Nvidia, otomatik sürüş sistemleri için Çinli EV markalarıyla işbirliği yapıyor
Nvidia, geliştirdiği otomatik sürüş sistemlerini Çin'in önde gelen elektrikli araç markalarıyla birleştirerek otomotiv teknolojisinde yeni bir sayfa açıyor.
Nvidia, teknoloji ve otomobil sektörlerindeki etkinliğini artırmaya devam ediyor. Son zamanlarda ABD ile Çin arasındaki teknoloji yaptırımlarından dolayı zorlanan Nvidia, bu durumu lehine çevirerek Çin'in hızla gelişen elektrikli araç (EV) pazarında önemli bir konuma geldi. Las Vegas'ta düzenlenen CES teknoloji konferansında, Nvidia'nın dört önde gelen Çinli EV markasıyla - Li Auto, Great Wall Motor, Zeekr ve Xiaomi'nin yeni EV birimi - iş birliği yaptığı duyuruldu. Bu markalar, otomatik sürüş sistemleri için Nvidia’nın DRIVE teknolojisini kullanacaklar.
Çin'in EV sektörü, yerel üreticilerin araç içi eğlence ve otomatik sürüş yeteneklerini geliştirme yarışı ile hızla evriliyor. Bu durum, Nvidia gibi şirketlere Çin'deki yüksek talebi karşılayacak gelişmiş yonga setlerini tedarik etme fırsatı sunuyor. Ancak, bu ABD merkezli firmalar, güçlü yonga setlerine olan yüksek talebi karşılarken, gelişmiş yarı iletkenlere yönelik sıkı ABD ihracat kontrollerine uyma çifte zorluğuyla karşı karşıya.
Nvidia, otomatik sürüş sistemleri için Çinli EV markalarıyla işbirliği yapıyor
Nvidia'nın Çin'deki EV pazarındaki rolü sadece yonga seti tedarikiyle sınırlı değil. Şirket, reklam şirketi WPP ve otomobil üreticisi Lotus gibi diğer endüstri devleriyle iş birliği içinde, online araba alışverişini devrim niteliğinde değiştirmeyi hedefliyor. Bu iş birliği kapsamında, üç boyutlu ve gerçeğe yakın grafikler içeren alışveriş platformları geliştirilmesi planlanıyor.

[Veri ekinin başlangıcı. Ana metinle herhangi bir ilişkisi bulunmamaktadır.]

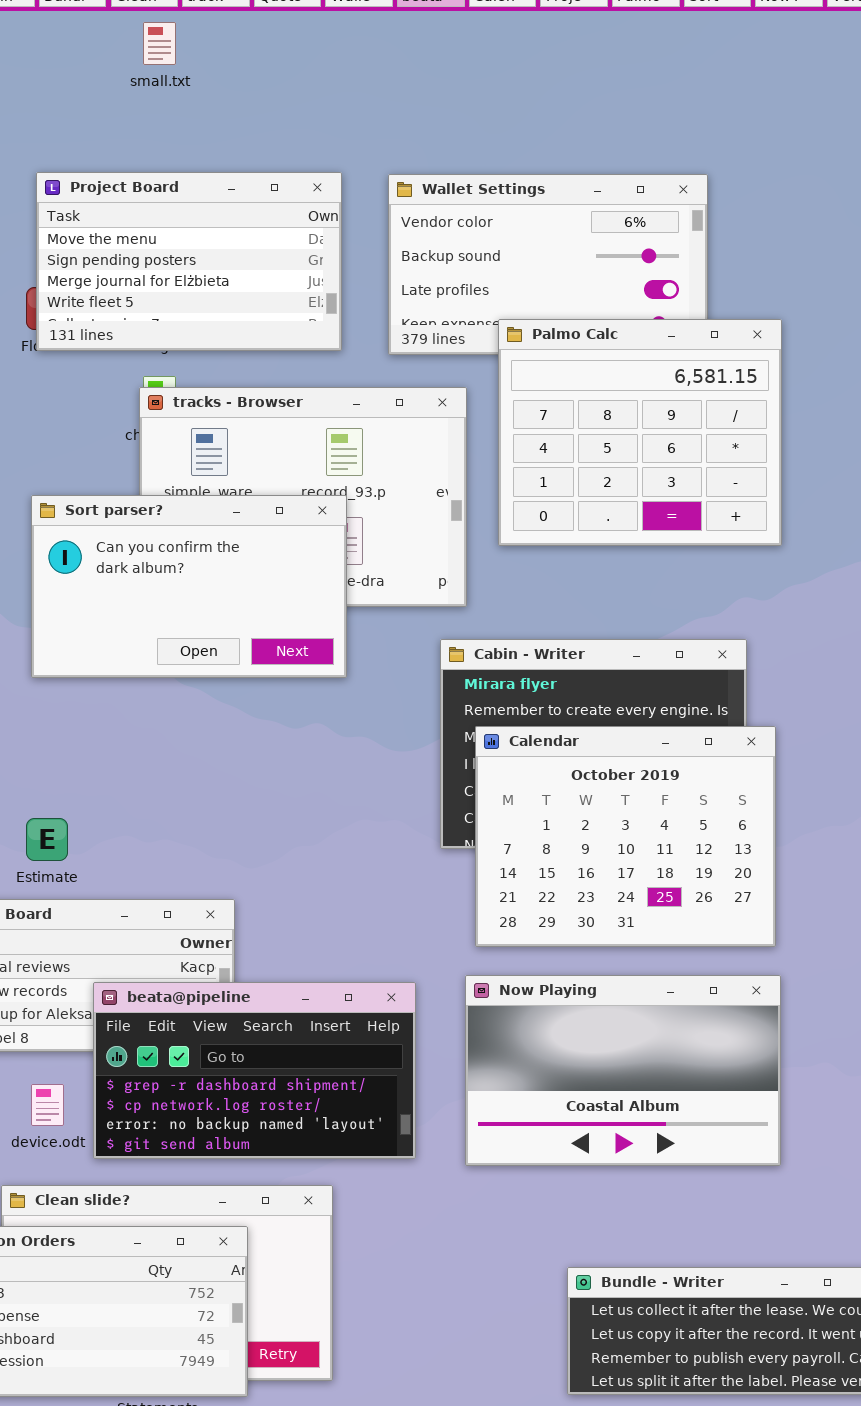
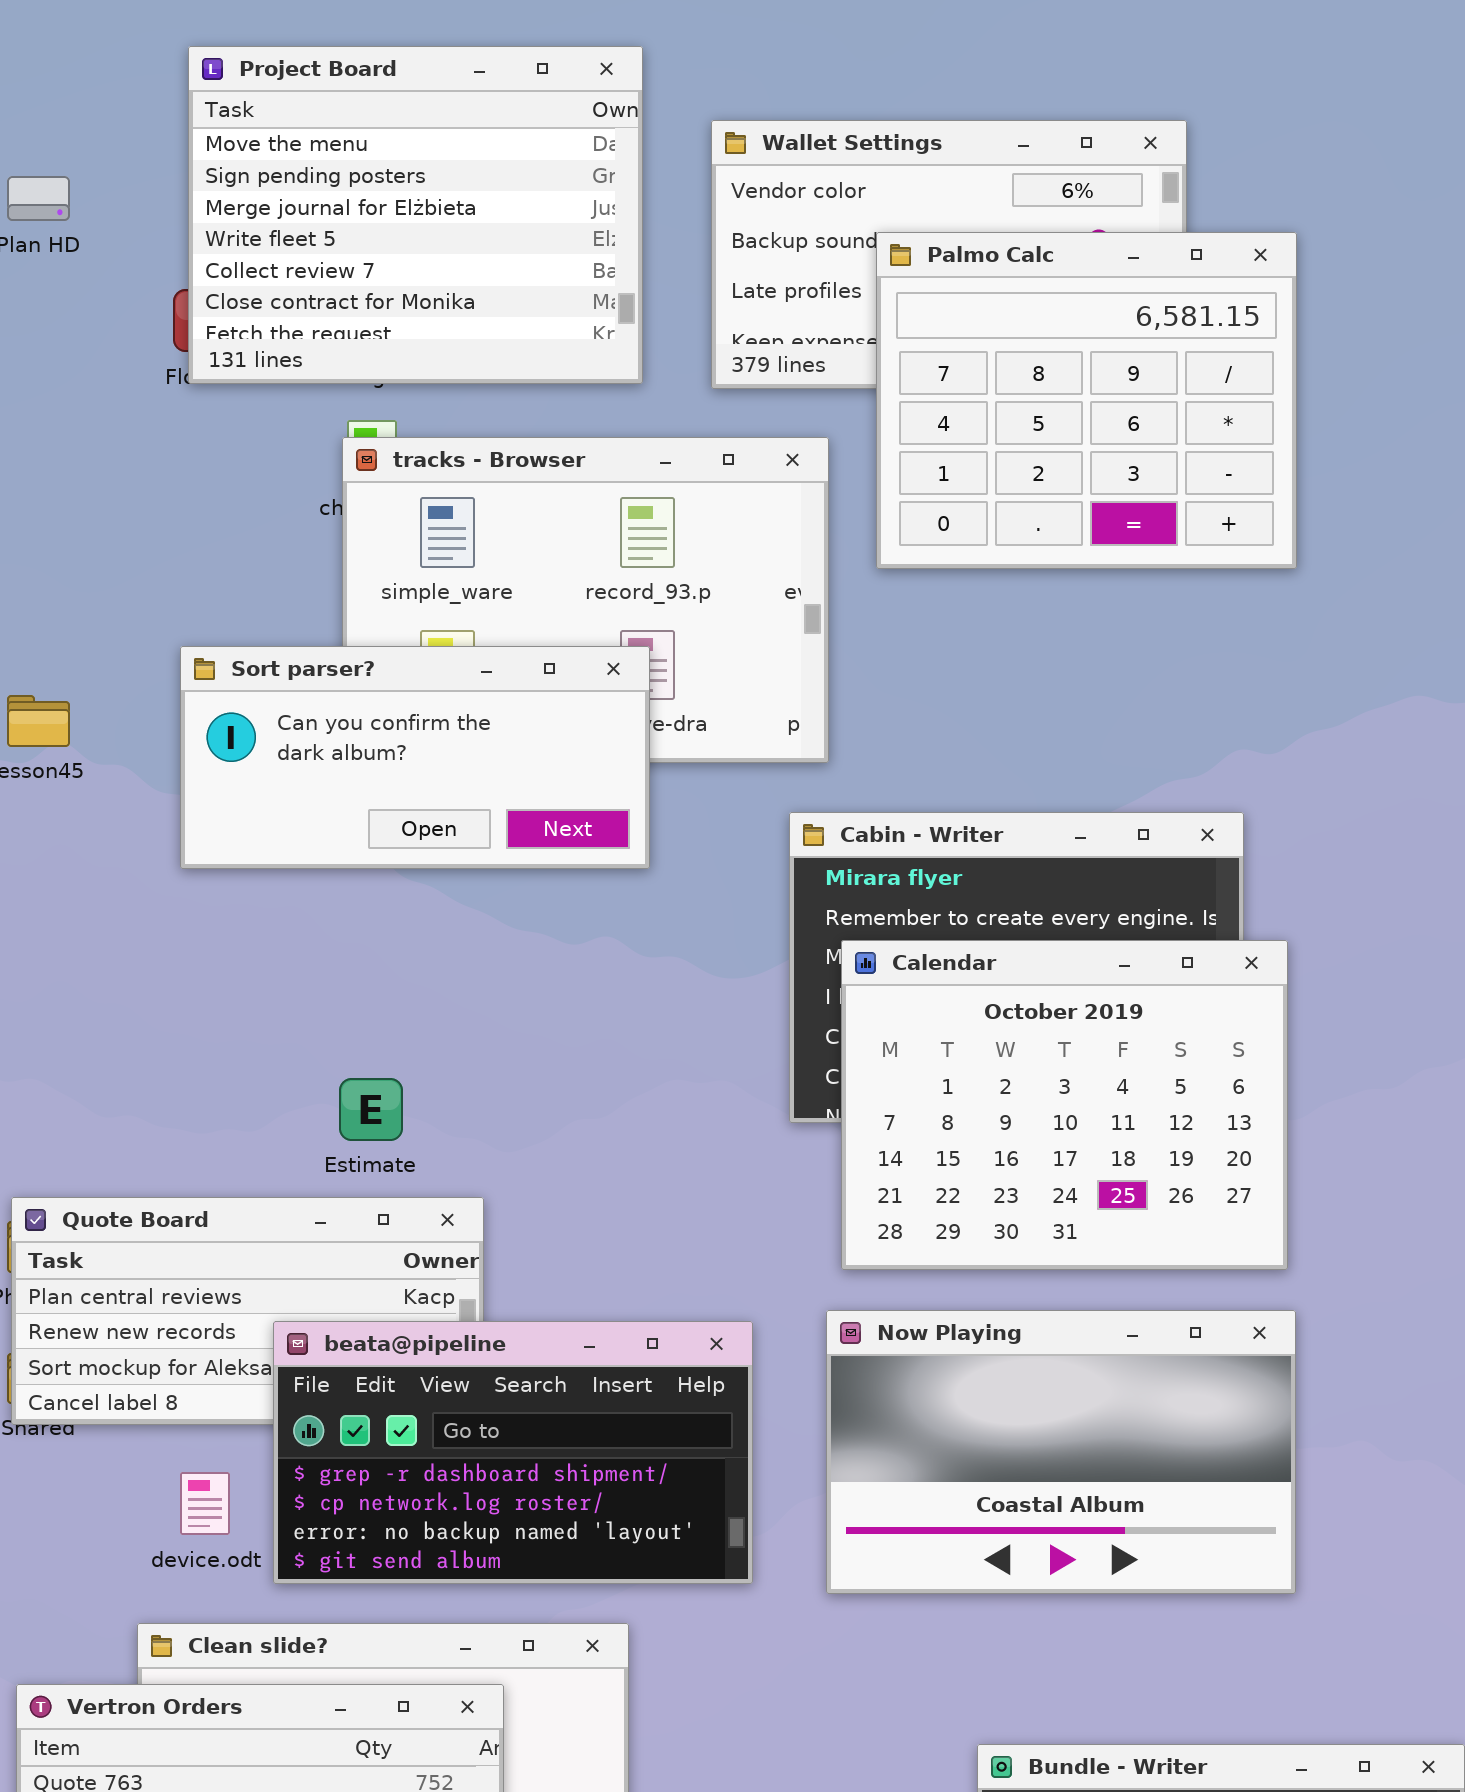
Project Board: [36,172,342,351] -> [188,46,643,384], resized
Palmo Calc: [498,319,782,546] -> [876,232,1297,569], moved
Sort parser?: [31,495,347,678] -> [180,646,650,869], resized
Estimate: [26,818,68,861] -> [339,1078,403,1141], moved

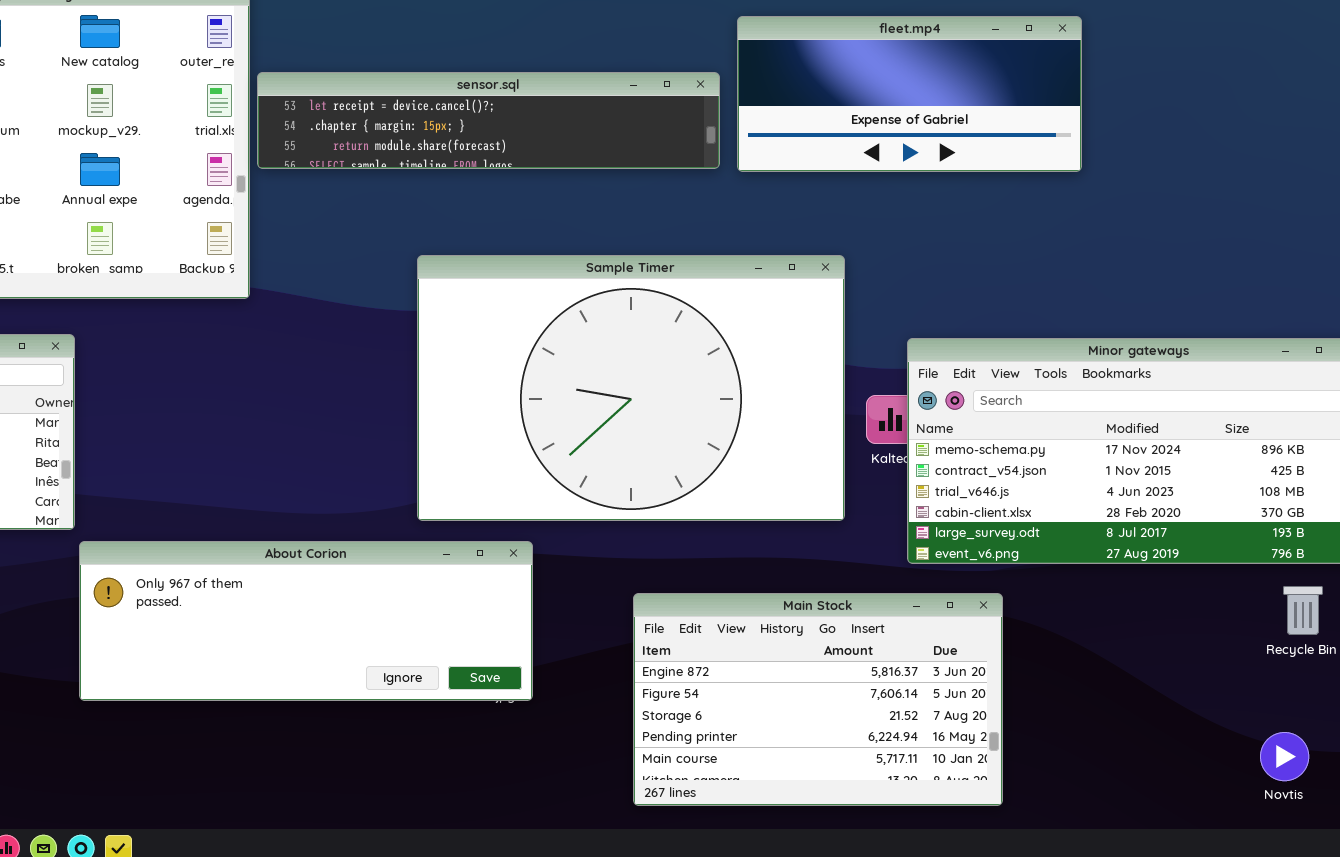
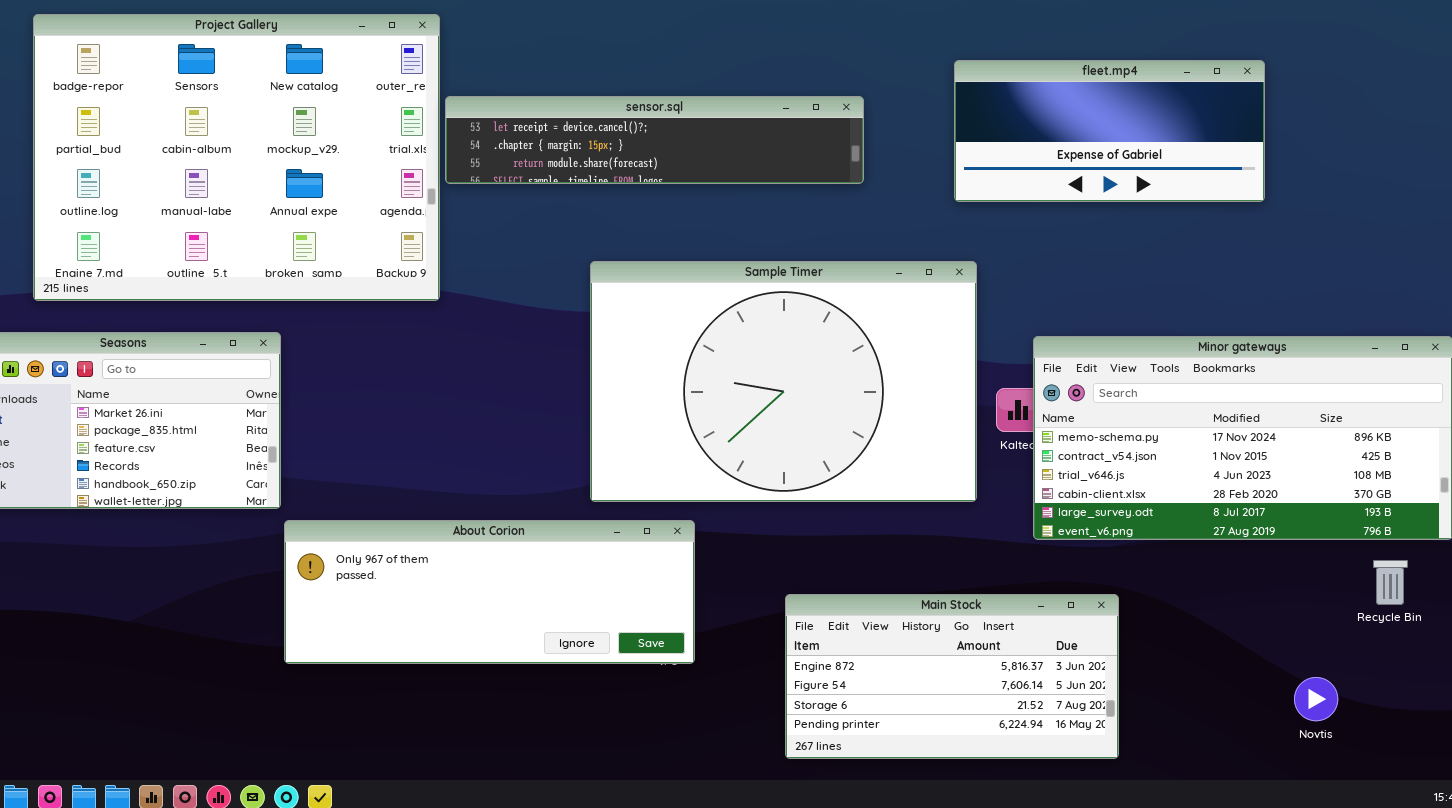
fleet.mp4: [737,16,1082,172] -> [954,60,1265,202], moved
Main Stock: [633,593,1003,806] -> [785,594,1119,759], resized
Novtis: [1260,732,1309,781] -> [1294,677,1338,721], moved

Nvidia’nın Otomotivden Sorumlu Başkan Yardımcısı Danny Shapiro, bu platformların araba satın alma deneyimini iyileştirme potansiyeline vurgu yapıyor.
Bu gelişme, Nvidia'nın yongalarının yeteneklerini kullanarak teknolojik gelişime katkıda bulunan Çinli teknoloji dışı firmaların artan eğilimini yansıtıyor. Nvidia'nın Çin'deki genişlemesi, düzenleyici zorluklara rağmen, küresel yarı iletken endüstrisindeki ana oyunculardan biri olarak kalmaya olan bağlılığını ve dinamik bir pazardaki uyum yeteneğini gösteriyor.